Shape memory alloy based morphing for underwater vehicles

Abstract

A shape memory alloy-based buoyancy engine is proposed in part one of this dissertation. The structural design of this concept was analyzed and a benchtop prototype was produced. Experimental testing of the prototype's displacement-temperature behavior agreed well with simulation predictions. The vertical dynamics of a scaled-up protoype in oceanic operation were also investigated. A coupled dynamic and heat-transfer simulation showed operation of the buoyancy engine to 770m. The fatigue life was estimated from the strain of the alloys and shown to effectively eliminate the constraint of the buoyancy engine on endurance. A semi-active system was proposed and the simulation indicated that the semi-active system would enable surfacing of the glider. Cu-Zn-Al shape memory alloys were identified for oceanic operation.

In part two, shape memory alloys were integrated into the wing of an undersea glider to create change camber and control glider pitch. The hydrodynamic impact of variable camber was also addressed. Steady-state gliding performance analysis showed that the internal pitch control mechanism can be eliminated by implementing variable camber and relocating the wing. The elimination of the internal pitch control mechanism would increase glider payload and permit carrying additional batteries. Variable camber was modeled as a flap deflection, and the hydrodynamic analysis indicated that deflection of a 30% flap past 7° was near separation on the glider wing at relevant angles of attack. Variable camber was achieved by using finite element analysis to model both surface-mounted shape memory alloy wires and integrated shape memory alloy sheet actuators.

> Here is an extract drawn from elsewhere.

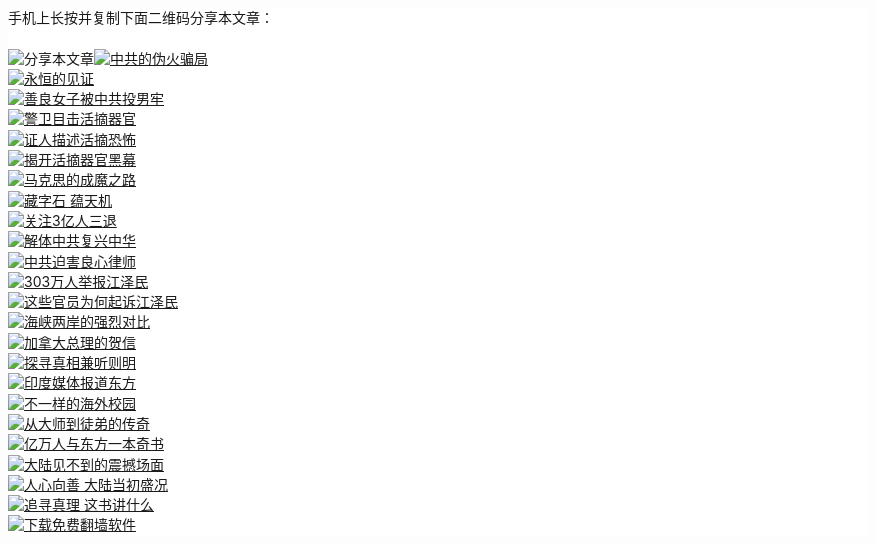 ####
手机上长按并复制下面二维码分享本文章：<br><br><img src="http://www.hehaibao.com/qr/index.php?m=1&e=L&p=10&t=&d=https://github.com/asdfghy6/djy/blob/master/gb/16/10/26/n8431608.md%231" title="分享本文章"></td><td VALIGN=TOP><a href="https://github.com/asdfghy6/djy/blob/master/gb/16/1/21/n4622075.md?dfh#1" target="_blank"><img src="https://raw.githubusercontent.com/asdfghy6/djy/master/gb/300/wei-f1.jpg" title="中共的伪火骗局"  alt="中共的伪火骗局"></a><br><a href="https://github.com/asdfghy6/yh/blob/master/README.md?dfh#1" target="_blank"><img src="https://raw.githubusercontent.com/asdfghy6/djy/master/gb/300/yong-h.jpg" title="永恒的见证"  alt="永恒的见证"></a><br><a href="https://github.com/asdfghy6/djy/blob/master/gb/13/9/29/n3974789.md?dfh#1" target="_blank"><img src="https://raw.githubusercontent.com/asdfghy6/djy/master/gb/300/shang-lnz.jpg" title="善良女子被中共投男牢"  alt="善良女子被中共投男牢"></a><br><a href="https://github.com/asdfghy6/djy/blob/master/gb/16/3/16/n4663449.md?dfh#1" target="_blank"><img src="https://raw.githubusercontent.com/asdfghy6/djy/master/gb/300/huo-z3.jpg" title="警卫目击活摘器官"  alt="警卫目击活摘器官"></a><br><a href="https://github.com/asdfghy6/djy/blob/master/gb/16/8/7/n8177641.md?dfh#1" target="_blank"><img src="https://raw.githubusercontent.com/asdfghy6/djy/master/gb/300/huo-z4.jpg" title="证人描述活摘恐怖"  alt="证人描述活摘恐怖"></a><br><a href="https://github.com/asdfghy6/djy/blob/master/gb/10/4/19/n2881569.md?dfh#1" target="_blank"><img src="https://raw.githubusercontent.com/asdfghy6/djy/master/gb/300/huo-z1.jpg" title="揭开活摘器官黑幕"  alt="揭开活摘器官黑幕"></a><br><a href="https://github.com/asdfghy6/djy/blob/master/gb/10/11/7/n3077476.md?dfh#1" target="_blank"><img src="https://raw.githubusercontent.com/asdfghy6/djy/master/gb/300/ma-ks.jpg" title="马克思的成魔之路"  alt="马克思的成魔之路"></a><br><a href="https://github.com/asdfghy6/djy/blob/master/gb/14/6/9/n4173977.md?dfh#1" target="_blank"><img src="https://raw.githubusercontent.com/asdfghy6/djy/master/gb/300/chang-zs.jpg" title="藏字石 蕴天机"  alt="藏字石 蕴天机"></a><br><a href="https://github.com/asdfghy6/djy/blob/master/gb/18/5/10/n10381511.md?dfh#1" target="_blank"><img src="https://raw.githubusercontent.com/asdfghy6/djy/master/gb/300/st1.jpg" title="关注3亿人三退"  alt="关注3亿人三退"></a><br><a href="https://github.com/asdfghy6/djy/blob/master/gb/18/3/21/n10237682.md?dfh#1" target="_blank"><img src="https://raw.githubusercontent.com/asdfghy6/djy/master/gb/300/jie-t.jpg" title="解体中共复兴中华"  alt="解体中共复兴中华"></a><br><a href="https://github.com/asdfghy6/djy/blob/master/gb/9/2/9/n2422991.md?dfh#1" target="_blank"><img src="https://raw.githubusercontent.com/asdfghy6/djy/master/gb/300/gao-zs.jpg" title="中共迫害良心律师"  alt="中共迫害良心律师"></a><br><a href="https://github.com/asdfghy6/djy/blob/master/gb/18/12/9/n10900044.md?dfh#1" target="_blank"><img src="https://raw.githubusercontent.com/asdfghy6/djy/master/gb/300/sj1.jpg" title="303万人举报江泽民"  alt="303万人举报江泽民"></a><br><a href="https://github.com/asdfghy6/djy/blob/master/gb/18/8/28/n10672014.md?dfh#1" target="_blank"><img src="https://raw.githubusercontent.com/asdfghy6/djy/master/gb/300/sj2.jpg" title="这些官员为何起诉江泽民"  alt="这些官员为何起诉江泽民"></a><br><a href="https://github.com/asdfghy6/djy/blob/master/gb/8/12/18/n2367165.md?dfh#1" target="_blank"><img src="https://raw.githubusercontent.com/asdfghy6/djy/master/gb/300/liangan.jpg" title="海峡两岸的强烈对比"  alt="海峡两岸的强烈对比"></a><br><a href="https://github.com/asdfghy6/djy/blob/master/gb/15/5/5/n4427238.md?dfh#1" target="_blank"><img src="https://raw.githubusercontent.com/asdfghy6/djy/master/gb/300/jia-ndzl.jpg" title="加拿大总理的贺信"  alt="加拿大总理的贺信"></a><br><a href="https://github.com/asdfghy6/djy/blob/master/gb/11/6/17/n3289382.md?dfh#1" target="_blank">
<img src="https://raw.githubusercontent.com/asdfghy6/djy/master/gb/300/xiao-wd.jpg" title="探寻真相兼听则明"  alt="探寻真相兼听则明"></a><br><a href="https://github.com/asdfghy6/djy/blob/master/gb/18/10/27/n10812623.md?dfh#1" target="_blank"><img src="https://raw.githubusercontent.com/asdfghy6/djy/master/gb/300/yindu.jpg" title="印度媒体报道东方"  alt="印度媒体报道东方"></a><br><a href="https://github.com/asdfghy6/djy/blob/master/gb/18/6/9/n10469652.md?dfh#1" target="_blank"><img src="https://raw.githubusercontent.com/asdfghy6/djy/master/gb/300/xie-j.jpg" title="不一样的海外校园"  alt="不一样的海外校园"></a><br><a href="https://github.com/asdfghy6/djy/blob/master/gb/7/4/5/n1669415.md?dfh#1" target="_blank"><img src="https://raw.githubusercontent.com/asdfghy6/djy/master/gb/300/li-up.jpg" title="从大师到徒弟的传奇"  alt="从大师到徒弟的传奇"></a><br><a href="https://github.com/asdfghy6/djy/blob/master/gb/17/5/26/n9191512.md?dfh#1" target="_blank"><img src="https://raw.githubusercontent.com/asdfghy6/djy/master/gb/300/zfl2.jpg" title="亿万人与东方一本奇书"  alt="亿万人与东方一本奇书"></a><br><a href="https://github.com/asdfghy6/djy/blob/master/gb/13/11/27/n4020290.md?dfh#1" target="_blank"><img src="https://raw.githubusercontent.com/asdfghy6/djy/master/gb/300/zhen-h.jpg" title="大陆见不到的震撼场面"  alt="大陆见不到的震撼场面"></a><br><a href="https://github.com/asdfghy6/djy/blob/master/gb/15/7/17/n4482910.md?dfh#1" target="_blank"><img src="https://raw.githubusercontent.com/asdfghy6/djy/master/gb/300/dalu-sk.jpg" title="人心向善 大陆当初盛况"  alt="人心向善 大陆当初盛况"></a><br><a href="https://github.com/asdfghy6/djy/blob/master/gb/9/10/15/n2689419.md?dfh#1" target="_blank"><img src="https://raw.githubusercontent.com/asdfghy6/djy/master/gb/300/zfl1.jpg" title="追寻真理 这书讲什么"  alt="追寻真理 这书讲什么"></a><br><a href="https://github.com/asdfghy6/fq/blob/master/README.md?dfh#1" target="_blank"><img src="https://raw.githubusercontent.com/asdfghy6/djy/master/gb/300/fq1.jpg" title="下载免费翻墙软件"  alt="下载免费翻墙软件"></a><br></td></tr></table>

During the last fifty years, researchers developed an understanding of shape memory alloys leading to their implementation in high-strain and shape change structures. Since the 1990's oceanographers have been using undersea gliders to study environmental variables in the oceanic water column. By identifying and designing shape memory alloy based adaptive structures for undersea gliders, the operational envelope of these vehicles can be extended. The methods and results described herein explore and evaluate how shape memory alloys can be used to extend the endurance of extant ocean gliders and scribe a path forward to integrate shape memory alloys more broadly in ocean engineering.